Conserved complexity

What if there was a measure of complexity that was conserved over optimal solutions to the same problem? I am imagining that there is a fundamental complexity to a problem (such as sorting), and the set of optimal solutions lie in a set that conserves the underlying complexity.

Optimal solutions must reflect this complexity if they hope to solve the problem efficiently. But since the complexity is conserved, solutions can trade energy for time for memory useage for latency for parallelism for …

Given a measure of complexity, $\mathcal C$, I want it to satisfy:

But the lower bound is defined according to $\mathcal C$, this seems like a trivial definition?!

Property 1: the complexity of all ‘optimal’ algorithms within the lower bound are equivalent.

Given a problem (such a 3-SAT), one can imagine many different algorithms that may give a solution.

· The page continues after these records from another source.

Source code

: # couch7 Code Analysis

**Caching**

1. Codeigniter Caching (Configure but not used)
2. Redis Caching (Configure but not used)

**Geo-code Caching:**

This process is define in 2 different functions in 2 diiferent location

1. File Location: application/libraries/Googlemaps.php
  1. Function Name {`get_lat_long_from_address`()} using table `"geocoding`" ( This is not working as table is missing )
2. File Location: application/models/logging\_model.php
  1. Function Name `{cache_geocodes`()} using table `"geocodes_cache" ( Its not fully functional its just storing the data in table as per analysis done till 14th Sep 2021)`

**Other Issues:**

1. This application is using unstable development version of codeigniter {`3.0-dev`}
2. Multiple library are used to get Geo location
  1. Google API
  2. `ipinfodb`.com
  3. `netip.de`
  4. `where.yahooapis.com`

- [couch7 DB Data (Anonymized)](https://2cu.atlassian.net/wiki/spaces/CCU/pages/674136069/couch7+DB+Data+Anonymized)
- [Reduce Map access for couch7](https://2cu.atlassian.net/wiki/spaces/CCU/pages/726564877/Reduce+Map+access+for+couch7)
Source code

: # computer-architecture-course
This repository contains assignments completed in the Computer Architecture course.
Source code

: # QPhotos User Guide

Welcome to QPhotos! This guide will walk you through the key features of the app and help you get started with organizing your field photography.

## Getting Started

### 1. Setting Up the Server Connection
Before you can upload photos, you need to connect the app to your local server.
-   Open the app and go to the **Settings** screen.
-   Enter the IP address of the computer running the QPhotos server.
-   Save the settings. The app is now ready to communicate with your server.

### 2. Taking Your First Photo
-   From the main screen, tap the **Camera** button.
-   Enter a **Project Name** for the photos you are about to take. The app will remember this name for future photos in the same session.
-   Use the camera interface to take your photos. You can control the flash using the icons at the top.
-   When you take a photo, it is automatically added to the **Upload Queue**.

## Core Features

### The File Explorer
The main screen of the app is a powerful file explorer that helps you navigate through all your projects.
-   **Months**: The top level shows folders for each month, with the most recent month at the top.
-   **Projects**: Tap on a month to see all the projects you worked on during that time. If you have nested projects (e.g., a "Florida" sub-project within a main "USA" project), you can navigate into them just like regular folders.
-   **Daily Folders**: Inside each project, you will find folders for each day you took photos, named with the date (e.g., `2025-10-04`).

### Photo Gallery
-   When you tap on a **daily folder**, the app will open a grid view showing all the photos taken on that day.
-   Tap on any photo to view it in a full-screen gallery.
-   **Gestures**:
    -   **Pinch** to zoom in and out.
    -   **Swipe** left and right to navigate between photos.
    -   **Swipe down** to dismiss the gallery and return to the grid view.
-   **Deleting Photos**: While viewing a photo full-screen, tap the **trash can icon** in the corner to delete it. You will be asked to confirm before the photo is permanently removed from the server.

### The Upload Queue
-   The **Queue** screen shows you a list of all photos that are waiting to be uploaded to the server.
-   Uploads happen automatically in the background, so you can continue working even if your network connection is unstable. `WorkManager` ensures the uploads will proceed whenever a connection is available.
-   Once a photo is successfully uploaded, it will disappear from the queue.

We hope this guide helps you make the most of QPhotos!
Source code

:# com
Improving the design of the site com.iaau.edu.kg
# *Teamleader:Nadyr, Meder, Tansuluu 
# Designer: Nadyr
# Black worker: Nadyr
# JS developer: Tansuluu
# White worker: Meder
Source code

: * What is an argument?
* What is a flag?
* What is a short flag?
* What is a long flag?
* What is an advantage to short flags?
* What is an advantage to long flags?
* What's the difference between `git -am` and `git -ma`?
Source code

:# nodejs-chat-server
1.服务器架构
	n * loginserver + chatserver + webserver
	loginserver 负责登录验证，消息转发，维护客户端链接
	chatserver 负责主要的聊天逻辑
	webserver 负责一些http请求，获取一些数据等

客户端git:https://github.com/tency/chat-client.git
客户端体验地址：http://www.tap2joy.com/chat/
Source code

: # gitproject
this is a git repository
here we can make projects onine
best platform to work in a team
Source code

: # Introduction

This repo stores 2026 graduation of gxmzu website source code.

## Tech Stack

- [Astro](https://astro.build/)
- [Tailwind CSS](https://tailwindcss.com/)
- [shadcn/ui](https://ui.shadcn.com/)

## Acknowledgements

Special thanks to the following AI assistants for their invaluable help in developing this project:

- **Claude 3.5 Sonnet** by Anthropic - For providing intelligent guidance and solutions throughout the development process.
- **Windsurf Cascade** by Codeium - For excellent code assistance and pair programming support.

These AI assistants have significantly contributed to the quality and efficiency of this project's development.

Some might be fast, some might be accurate, some might use a lot of memory…

Each of these algorithms must lie on or behind some lower-bound of complexity.

Let $S$ be the set of all solutions in the lower-bound, $S = \{s : \mathcal C(s) = \mathop{min}_S \mathcal C(s)\}$

The main intuition behind this equivalence set is that you can trade memory for time, or parallelism for energy, or … but underneath there is still the same fundamental problem you need to solve.

Can this equivalence set be generalised to approximate algorithms, trading data efficiency for accuracy?

Via some sort of duality?

Property 2: The measure of complexity for a problem and an optimal solution is the same.

$s \in S, p \in P, \mathcal C(s) = \mathcal C(p)$.

The intuition is that the problem itself is where the complexity comes from, and is independent of the solution.

Is it possible to calculate C(p) without considering any solutions?

Property 3: This measure of complexity is proportional to the entropy produced by the implemented algorithm.

Is that structure already captured by entropy?

The intuition is that algorithms require energy to be run, and this costs us information. More ‘complex’ problems will require more information to be destroyed than others.

Entropy is (/can be viewed as) a measure of the distribution of energy. This measure of complexity should also capture the structure (symmetries, ???) within that energy.

Could this could give us a lower bound on the information that must be consumed to solve our problem?
What about the information required to find/construct an element of $P$ or $S$?